## Start Passage to read

October 1, 2020

Software Freedom Conservancy, the only organization actively engaged in General Public License (GPL) enforcement and compliance work for Linux, announces today a new strategy toward improving compliance and the freedom of users of devices that contain Linux-based systems. The new work has received an initial grant from Amateur Radio Digital Communications (ARDC).

Copyleft enforcement ensures software freedom for all. Copyleft licenses require distributors to provide complete source code — including installation instructions. Without this, we do not control the software that surrounds us. Whether we want to fix simple bugs, remove functionality to protect our privacy, or completely replace device firmware, we need the ability to modify and reinstall the software on our devices. Today, Conservancy announces it is undertaking a new, multi-pronged approach to our copyleft compliance work.

Our new initiative features:

We take this holistic approach because compliance is not an end in itself, but rather a lever to help people advance technology for themselves and the world. Bradley Kuhn, Conservancy’s Policy Fellow and Hacker-in-Residence remarked: “GPL enforcement began as merely an education process more than twenty years ago. We all had hoped that industry-wide awareness of copyleft’s essential role in spreading software freedom would yield widespread, spontaneous compliance. We were simply wrong about that. Today, we observe almost universal failure in compliance throughout the (so-called) Internet of Things (IoT) market. Only unrelenting enforcement that holds companies accountable can change this abysmal reality. ARDC, a visionary grant-maker, recognizes the value of systemic enforcement that utilizes the legal system to regain software freedom. That process also catalyzes community-led projects to build liberated firmware for many devices.”

## End Passage to read

[Given request A]
For each statement (i), (ii) and (iii), say whether it agrees with the announcement. Answer yes or no and quote the words of the announcement that decide it.
(i) The new work has received an initial grant from Amateur Radio Digital Communications.
(ii) GPL enforcement began as an education process less than ten years ago.
(iii) Copyleft licenses require distributors to provide installation instructions along with the source code.
[Given request B]
Answer these questions from the announcement:
(i) What is the date of the announcement?
(ii) What positions does Bradley Kuhn hold at Conservancy?
(iii) In which market is almost universal failure in compliance observed?

## Start Entries

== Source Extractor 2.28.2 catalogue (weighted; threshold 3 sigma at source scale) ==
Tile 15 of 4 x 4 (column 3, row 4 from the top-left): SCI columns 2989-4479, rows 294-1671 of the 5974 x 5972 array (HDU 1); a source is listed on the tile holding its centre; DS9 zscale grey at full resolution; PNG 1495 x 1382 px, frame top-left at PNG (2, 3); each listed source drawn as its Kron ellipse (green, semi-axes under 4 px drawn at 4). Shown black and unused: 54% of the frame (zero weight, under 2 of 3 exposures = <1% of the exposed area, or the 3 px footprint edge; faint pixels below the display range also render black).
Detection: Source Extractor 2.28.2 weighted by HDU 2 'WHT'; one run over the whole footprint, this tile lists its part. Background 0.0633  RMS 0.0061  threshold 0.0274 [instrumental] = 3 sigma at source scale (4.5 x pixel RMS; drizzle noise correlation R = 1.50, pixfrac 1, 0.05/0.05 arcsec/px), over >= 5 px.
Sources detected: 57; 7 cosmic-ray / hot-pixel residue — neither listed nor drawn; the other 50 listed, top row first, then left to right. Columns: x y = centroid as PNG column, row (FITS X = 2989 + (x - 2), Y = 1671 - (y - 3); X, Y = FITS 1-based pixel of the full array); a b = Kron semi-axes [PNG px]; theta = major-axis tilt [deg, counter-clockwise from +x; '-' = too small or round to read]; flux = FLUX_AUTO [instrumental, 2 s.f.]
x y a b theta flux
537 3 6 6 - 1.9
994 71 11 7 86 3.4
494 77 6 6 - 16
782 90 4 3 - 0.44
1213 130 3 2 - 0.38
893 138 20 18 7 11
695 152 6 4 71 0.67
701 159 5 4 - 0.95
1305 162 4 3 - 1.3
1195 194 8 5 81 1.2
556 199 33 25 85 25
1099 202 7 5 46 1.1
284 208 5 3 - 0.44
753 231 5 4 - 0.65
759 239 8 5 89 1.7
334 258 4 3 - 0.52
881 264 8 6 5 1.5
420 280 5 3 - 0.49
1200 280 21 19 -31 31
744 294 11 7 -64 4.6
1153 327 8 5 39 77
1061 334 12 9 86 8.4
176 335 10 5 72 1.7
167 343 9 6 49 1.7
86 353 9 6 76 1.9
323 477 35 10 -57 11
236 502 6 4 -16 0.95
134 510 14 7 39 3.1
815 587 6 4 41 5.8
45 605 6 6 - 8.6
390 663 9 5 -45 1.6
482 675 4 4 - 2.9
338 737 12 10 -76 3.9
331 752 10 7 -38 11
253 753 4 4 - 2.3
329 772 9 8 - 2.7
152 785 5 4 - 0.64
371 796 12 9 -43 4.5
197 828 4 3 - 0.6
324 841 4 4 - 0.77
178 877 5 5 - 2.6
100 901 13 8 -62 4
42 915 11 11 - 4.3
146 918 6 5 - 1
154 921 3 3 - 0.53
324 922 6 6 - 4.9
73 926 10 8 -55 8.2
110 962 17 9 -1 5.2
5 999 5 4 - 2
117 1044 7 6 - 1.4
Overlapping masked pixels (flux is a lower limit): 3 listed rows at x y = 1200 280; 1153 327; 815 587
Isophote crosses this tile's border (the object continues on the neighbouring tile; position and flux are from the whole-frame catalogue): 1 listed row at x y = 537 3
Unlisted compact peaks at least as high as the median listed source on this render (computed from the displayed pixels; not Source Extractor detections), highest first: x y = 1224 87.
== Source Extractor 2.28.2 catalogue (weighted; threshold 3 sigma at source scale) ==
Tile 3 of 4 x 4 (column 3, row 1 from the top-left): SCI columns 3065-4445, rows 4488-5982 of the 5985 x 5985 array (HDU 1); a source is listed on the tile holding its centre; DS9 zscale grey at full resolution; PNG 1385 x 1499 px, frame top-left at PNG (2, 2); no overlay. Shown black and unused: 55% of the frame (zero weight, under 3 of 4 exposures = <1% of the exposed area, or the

## End Entries

[Answer A]
(i) Yes: "The new work has received an initial grant from Amateur Radio Digital Communications (ARDC)."
(ii) No: "GPL enforcement began as merely an education process more than twenty years ago."
(iii) Yes: "Copyleft licenses require distributors to provide complete source code — including installation instructions."

[Answer B]
(i) October 1, 2020
(ii) Policy Fellow and Hacker-in-Residence
(iii) The (so-called) Internet of Things (IoT) market